Mary’s son visited the castle as a guest of Sir David Preston and it was at the very castle that King James VI decided to sail to Norway to meet his Queen, Anne of Denmark, after her arrival was expected but delayed due to strong winds.
With Sir Robert Preston in 1639 the castle passed through hands a bit, first into the hands of a distant cousin, who later sold the castle to Sir John Gilmour in 1660. Gilmour also purchased the neighbouring estate to which the family later moved.
Following the restoration of King Charles II, Gilmour was rewarded, since he had supported him, being a Royalist himself. The reward was him becoming Lord President of the Court of Session in 1661. The Gilmours didn’t stay long in the castle though, they soon moved into Inch House, which is close by on the neighbouring property.
With the Gilmour family leaving the estate, Craigmillar Castle was left to be nothing more but a romantic feature in the wide park of the Inch estate and by 1775 the castle had turned into a ruinous state. During the later years of the 18th century, the tourists came. Attracted by Queen Victoria’s love for Scotland.
Being drawn by numerous artists it was soon proposed to renovate it to maybe accommodate the Queen, however, that didn’t happen. In 1886 Queen Victoria finally visited the castle and along with this visit went quite a couple of restoration work, 44 years after it was originally proposed, the landlord at the time being Walter James Little Gilmour.
The Gilmours kept the castle up until 1946 when it passed into state care. While it is now under the care of Historic Environment Scotland the castle is a Scheduled Ancient Monument and the grounds are included on the Inventory of Gardens and Designed Landscapes.
Today Craigmillar Castle is one of the best-preserved medieval castles in Scotland from which you can admire city views and have an amazing tie to this very day.
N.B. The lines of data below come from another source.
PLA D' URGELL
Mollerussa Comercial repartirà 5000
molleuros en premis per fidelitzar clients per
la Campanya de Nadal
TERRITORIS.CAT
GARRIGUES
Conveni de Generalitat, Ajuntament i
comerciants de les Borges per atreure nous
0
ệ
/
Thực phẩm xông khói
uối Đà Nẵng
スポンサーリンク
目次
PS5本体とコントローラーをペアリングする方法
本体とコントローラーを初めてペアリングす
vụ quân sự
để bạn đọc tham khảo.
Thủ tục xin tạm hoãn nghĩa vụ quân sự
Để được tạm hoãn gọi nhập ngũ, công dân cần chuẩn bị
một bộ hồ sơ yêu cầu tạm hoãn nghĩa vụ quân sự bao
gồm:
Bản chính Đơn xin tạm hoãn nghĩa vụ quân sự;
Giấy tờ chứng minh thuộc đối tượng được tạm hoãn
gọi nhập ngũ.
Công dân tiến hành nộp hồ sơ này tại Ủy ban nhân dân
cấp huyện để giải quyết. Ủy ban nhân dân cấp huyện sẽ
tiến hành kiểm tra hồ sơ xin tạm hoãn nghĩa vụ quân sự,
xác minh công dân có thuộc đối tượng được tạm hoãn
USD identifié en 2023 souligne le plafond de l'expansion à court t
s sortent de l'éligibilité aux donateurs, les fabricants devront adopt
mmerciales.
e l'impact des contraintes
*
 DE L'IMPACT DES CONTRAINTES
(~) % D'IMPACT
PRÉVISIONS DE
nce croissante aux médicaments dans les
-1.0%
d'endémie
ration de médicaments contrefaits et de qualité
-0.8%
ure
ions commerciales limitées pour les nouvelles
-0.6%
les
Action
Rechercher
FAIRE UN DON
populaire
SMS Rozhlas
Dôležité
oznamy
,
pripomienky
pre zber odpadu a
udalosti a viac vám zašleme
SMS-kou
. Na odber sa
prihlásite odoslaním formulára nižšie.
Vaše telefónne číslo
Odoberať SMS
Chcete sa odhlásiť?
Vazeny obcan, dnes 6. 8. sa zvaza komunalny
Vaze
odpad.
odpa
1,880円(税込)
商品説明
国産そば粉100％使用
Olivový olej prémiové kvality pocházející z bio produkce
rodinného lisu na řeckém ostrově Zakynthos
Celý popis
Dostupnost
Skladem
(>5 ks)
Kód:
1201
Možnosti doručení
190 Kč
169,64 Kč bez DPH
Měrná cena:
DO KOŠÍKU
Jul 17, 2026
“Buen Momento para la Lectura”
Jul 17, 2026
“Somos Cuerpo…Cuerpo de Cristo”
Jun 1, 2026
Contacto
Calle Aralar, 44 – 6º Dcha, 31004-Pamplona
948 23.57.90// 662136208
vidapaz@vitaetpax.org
Looking at this impressive ruin you can imagine the medieval stronghold it has once been, amazing really.
Another aspect of the grounds that is truly impressive are the outer gardens with a round tower used as a pigeon house, a family chapel which now is a roofless burial aisle for the Gilmour’s (still in use), and a rare P shaped fishpond which goes back to the Preston family owning the castle and grounds. Alongside those things you can find plants and old trees all over the property and as mentioned in the beginning the wider park landscape surrounding the castle in all directions is worth a picnic or just a wander around.
Last but not least we once more come to the dark corner of the history here, in the case of Craigmillar Castle it really is quite a bit, not limited, but including, some supernatural activities. In 1813 for example, a walled-up skeleton was found in one of the vaults, standing upright. Other stories are about a scent of lavender in the great hall and connected to it supernatural activity. And finally, to the maybe most ghostlike activity, there is a ‘Green Lady’ haunting the vicinity, spoken about as the bogle of Queen Mary. One last story suggests that Craigmillar Castle was once (or maybe still is) connected to nearby Peffermill House, by something of an underground passage, with the House and the Castle lying apart from each other about 1km this might be possible, but I guess until this entrance would be found we will never know for sure.
I found my very own ghost inside the castle halls, in form of a fluffy pawed cat walking about the ruin, keeping me company for most of my visit, very lovely fellow.
If you spend time in Edinburgh, make sure to pay the less travelled to Castle a visit as well, planning in some time for a picnic on the grounds or in the surrounding parkland. Craigmillar is definitely worth a visit and so close to the city centre, easily reached and opened all year, it is hard to find an excuse to not visit here.
Travel responsible and save, keep your eyes open and follow the guidelines in place. Enjoy Scotland to its fullest.